** Opening Extracted text block **

Every January, Beaver Countians engage in a familiar civic ritual. We resolve. We vow. We swear—often solemnly, occasionally while holding a gym membership contract—that this year will be different.

And by February, we are back to negotiating with a bag of pretzels like diplomats at Geneva.

According to Chase Hughes, a 20-year Navy veteran who made a career out of persuading unwilling people to talk, the problem isn’t willpower. It’s that we keep trying to reason with the wrong part of our brains.

In a recent interview with Dr. Annette Bosworth, aka Dr. Boz, Hughes laid out a method for “brainwashing yourself”—his word, cheerfully used—for positive behavior change. The trick, he says, is to stop appealing to your articulate, spreadsheet-loving prefrontal cortex and start communicating with the older, furrier parts of the mind that actually run the show.

Think less TED Talk. More Labrador retriever.

Step One: Target Acquisition

Your brain has something called the Reticular Activating System, a sort of internal bouncer that decides what information gets in. Tell it “I want to be healthier,” and it shrugs. Tell it “I weigh 185 pounds, wear a blue jacket, and jog every morning at 7,” and suddenly the brain perks up like it’s heard the dinner bell.

The lower brain doesn’t speak English. It speaks pictures. If a dog couldn’t understand your goal, neither can your nervous system.

Step Two: Threat Modeling

Here Hughes reveals something mildly unsettling but deeply familiar: the human brain is not wired for happiness. It is wired to avoid catastrophe.

So instead of merely visualizing your triumphant future self, you must also imagine the alternative. The version of you who keeps doing exactly what you’re doing now. The joints stiffen. The energy fades. The stairs become negotiable.

The goal is to make staying the same feel unsafe.

Step Three: Identity Engineering

Habits, Hughes argues, do not change until identity changes. If you see yourself as “the kind of person who always falls off the wagon,” the wagon will obligingly keep rolling away.

His advice is both clever and faintly alarming: look at an aged photo of yourself and start prioritizing that person’s needs. Define three beliefs, three daily behaviors, and three nonnegotiable standards that this future you simply lives by.

Not because they’re virtuous. Because that’s who they are.

Step Four: Environmental Sabotage

This may be the most merciful step of all. You are not lazy; you are predictable. Context, Hughes says, beats discipline every time.

Change the room. Rearrange the furniture. Wear different clothes to work on different tasks. Move your laptop. Create novelty. When the brain can’t predict what’s next, it becomes plastic again—ready to learn instead of coasting.

** Closing Extracted text block **
** Opening Data block **

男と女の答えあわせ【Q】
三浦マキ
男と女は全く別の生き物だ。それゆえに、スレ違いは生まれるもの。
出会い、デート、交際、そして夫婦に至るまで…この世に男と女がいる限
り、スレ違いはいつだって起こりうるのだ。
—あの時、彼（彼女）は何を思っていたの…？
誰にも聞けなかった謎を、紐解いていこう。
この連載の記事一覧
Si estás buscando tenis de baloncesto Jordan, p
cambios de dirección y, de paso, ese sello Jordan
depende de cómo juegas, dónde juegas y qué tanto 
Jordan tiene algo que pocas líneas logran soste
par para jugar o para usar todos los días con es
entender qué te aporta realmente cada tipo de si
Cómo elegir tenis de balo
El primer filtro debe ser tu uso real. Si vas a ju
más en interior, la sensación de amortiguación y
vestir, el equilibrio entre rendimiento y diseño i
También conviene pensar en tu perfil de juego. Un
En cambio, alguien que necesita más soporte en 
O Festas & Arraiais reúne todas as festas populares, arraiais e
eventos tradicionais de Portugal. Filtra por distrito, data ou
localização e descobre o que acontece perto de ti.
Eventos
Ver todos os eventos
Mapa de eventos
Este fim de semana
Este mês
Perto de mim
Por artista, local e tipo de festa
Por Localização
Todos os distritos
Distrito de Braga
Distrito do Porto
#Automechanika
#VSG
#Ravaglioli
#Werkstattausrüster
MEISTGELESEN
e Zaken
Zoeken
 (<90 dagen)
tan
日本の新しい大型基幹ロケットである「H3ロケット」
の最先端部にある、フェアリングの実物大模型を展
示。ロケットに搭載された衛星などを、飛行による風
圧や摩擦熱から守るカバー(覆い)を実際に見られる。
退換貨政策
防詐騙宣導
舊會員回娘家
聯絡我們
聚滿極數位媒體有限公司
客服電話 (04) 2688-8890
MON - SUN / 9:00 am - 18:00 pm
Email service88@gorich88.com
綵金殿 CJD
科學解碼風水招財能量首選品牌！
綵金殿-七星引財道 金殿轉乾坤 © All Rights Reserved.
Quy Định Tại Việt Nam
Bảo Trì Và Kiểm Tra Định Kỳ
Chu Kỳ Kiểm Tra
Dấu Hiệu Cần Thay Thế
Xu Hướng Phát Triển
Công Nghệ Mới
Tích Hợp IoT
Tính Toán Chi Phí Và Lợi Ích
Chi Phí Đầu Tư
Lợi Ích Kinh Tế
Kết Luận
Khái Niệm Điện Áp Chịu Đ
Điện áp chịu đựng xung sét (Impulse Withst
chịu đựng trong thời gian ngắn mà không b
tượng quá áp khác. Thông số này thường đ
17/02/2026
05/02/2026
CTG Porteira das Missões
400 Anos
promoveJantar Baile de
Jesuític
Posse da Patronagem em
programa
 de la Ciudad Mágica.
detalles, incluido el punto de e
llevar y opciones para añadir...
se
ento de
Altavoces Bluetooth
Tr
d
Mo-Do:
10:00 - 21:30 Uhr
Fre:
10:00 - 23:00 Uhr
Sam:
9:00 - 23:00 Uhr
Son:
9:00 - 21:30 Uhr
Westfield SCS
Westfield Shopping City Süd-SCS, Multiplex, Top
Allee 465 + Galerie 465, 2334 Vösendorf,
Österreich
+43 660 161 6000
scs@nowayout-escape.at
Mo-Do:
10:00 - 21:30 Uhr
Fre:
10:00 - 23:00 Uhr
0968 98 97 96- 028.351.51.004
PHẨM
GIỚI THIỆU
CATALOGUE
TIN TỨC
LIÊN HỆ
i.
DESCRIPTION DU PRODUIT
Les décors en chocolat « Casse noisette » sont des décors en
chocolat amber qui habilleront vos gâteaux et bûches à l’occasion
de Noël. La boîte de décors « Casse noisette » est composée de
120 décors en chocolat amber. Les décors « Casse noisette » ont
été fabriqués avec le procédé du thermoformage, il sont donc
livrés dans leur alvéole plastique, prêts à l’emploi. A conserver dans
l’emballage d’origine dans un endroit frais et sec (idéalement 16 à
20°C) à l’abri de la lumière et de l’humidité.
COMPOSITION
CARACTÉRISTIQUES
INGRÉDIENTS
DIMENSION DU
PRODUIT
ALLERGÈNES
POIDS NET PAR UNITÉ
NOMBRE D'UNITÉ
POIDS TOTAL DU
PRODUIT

** Closing Data block **

- What is expected
Please write out the part of the habit-change article from "Change the room." to "instead of coasting.".

- Worked solution
Change the room. Rearrange the furniture. Wear different clothes to work on different tasks. Move your laptop. Create novelty. When the brain can’t predict what’s next, it becomes plastic again—ready to learn instead of coasting.